**INSTRUCTIONS TO FOLLOW:** Below are records; count how many of their lines contain the string "December", and give only that number.

START DATA EXCERPTS

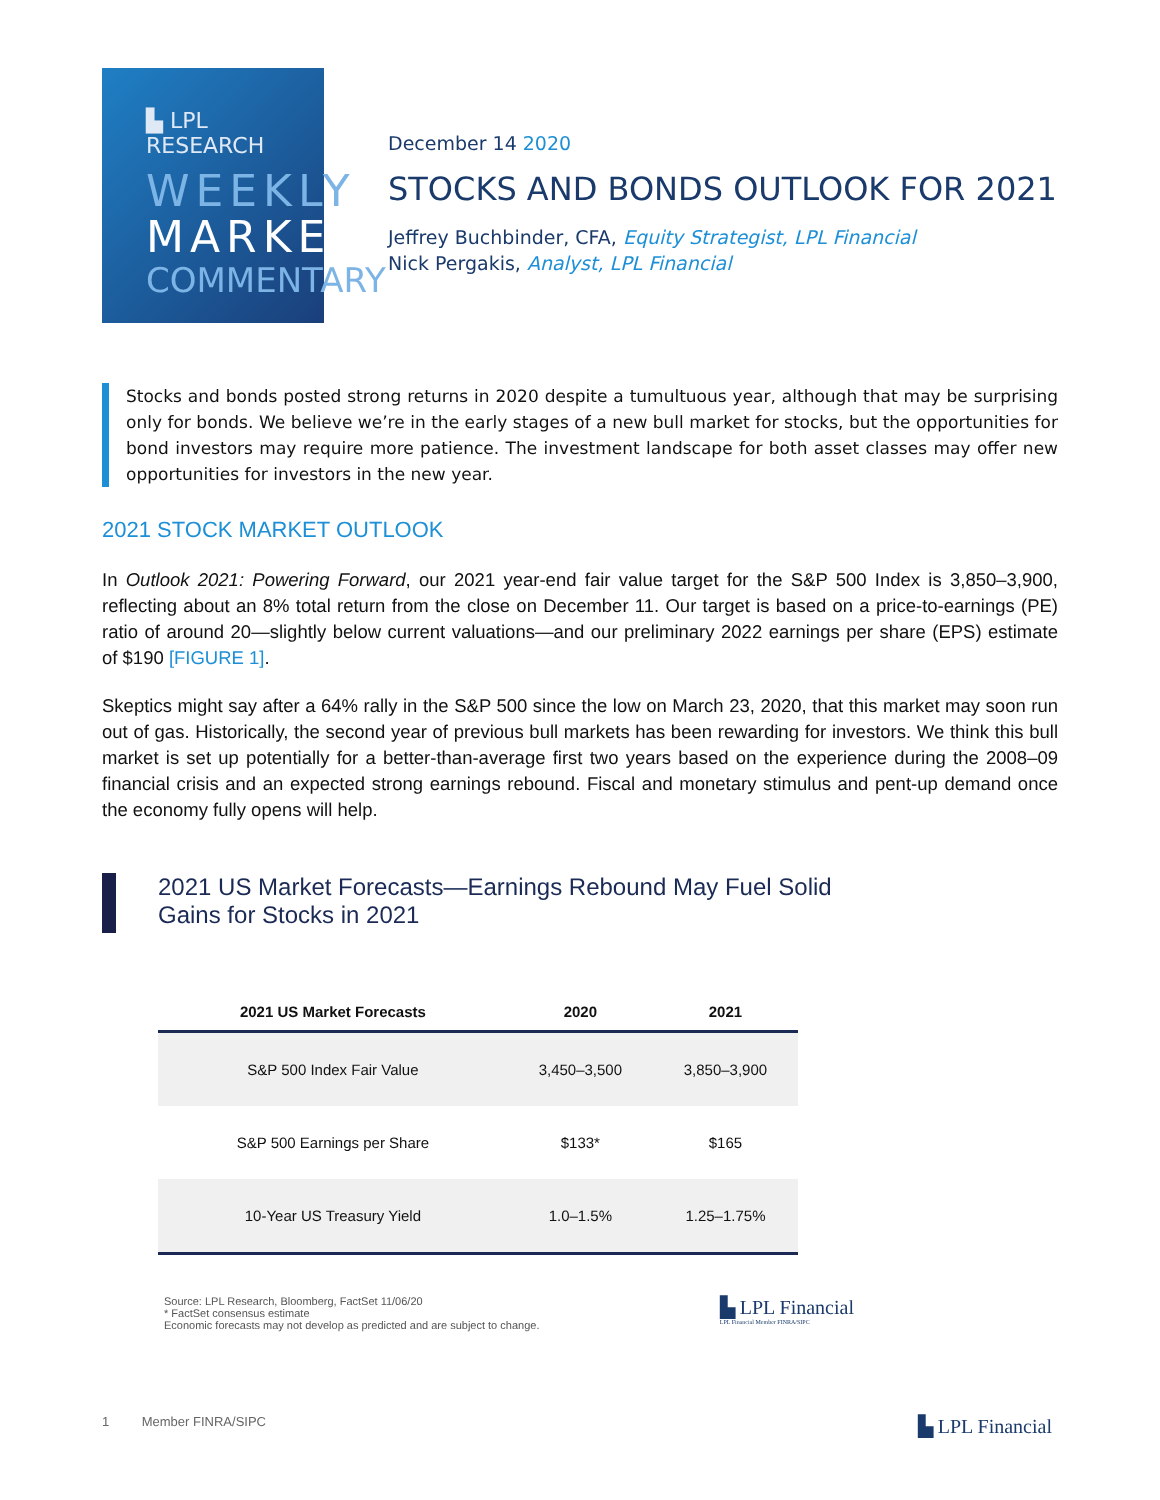▙ LPL RESEARCH
WEEKLY
MARKET
COMMENTARY
December 14 2020
STOCKS AND BONDS OUTLOOK FOR 2021
Jeffrey Buchbinder, CFA, Equity Strategist, LPL Financial
Nick Pergakis, Analyst, LPL Financial
Stocks and bonds posted strong returns in 2020 despite a tumultuous year, although that may be surprising only for bonds. We believe we’re in the early stages of a new bull market for stocks, but the opportunities for bond investors may require more patience. The investment landscape for both asset classes may offer new opportunities for investors in the new year.
2021 STOCK MARKET OUTLOOK
In Outlook 2021: Powering Forward, our 2021 year-end fair value target for the S&P 500 Index is 3,850–3,900, reflecting about an 8% total return from the close on December 11. Our target is based on a price-to-earnings (PE) ratio of around 20—slightly below current valuations—and our preliminary 2022 earnings per share (EPS) estimate of $190 [FIGURE 1].
Skeptics might say after a 64% rally in the S&P 500 since the low on March 23, 2020, that this market may soon run out of gas. Historically, the second year of previous bull markets has been rewarding for investors. We think this bull market is set up potentially for a better-than-average first two years based on the experience during the 2008–09 financial crisis and an expected strong earnings rebound. Fiscal and monetary stimulus and pent-up demand once the economy fully opens will help.
2021 US Market Forecasts—Earnings Rebound May Fuel Solid
Gains for Stocks in 2021
| 2021 US Market Forecasts | 2020 | 2021 |
| --- | --- | --- |
| S&P 500 Index Fair Value | 3,450–3,500 | 3,850–3,900 |
| S&P 500 Earnings per Share | $133* | $165 |
| 10-Year US Treasury Yield | 1.0–1.5% | 1.25–1.75% |
Source: LPL Research, Bloomberg, FactSet 11/06/20
* FactSet consensus estimate
Economic forecasts may not develop as predicted and are subject to change.
▙ LPL Financial
LPL Financial Member FINRA/SIPC
1 Member FINRA/SIPC
▙ LPL Financial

END DATA EXCERPTS

**ANSWER BOX:** 2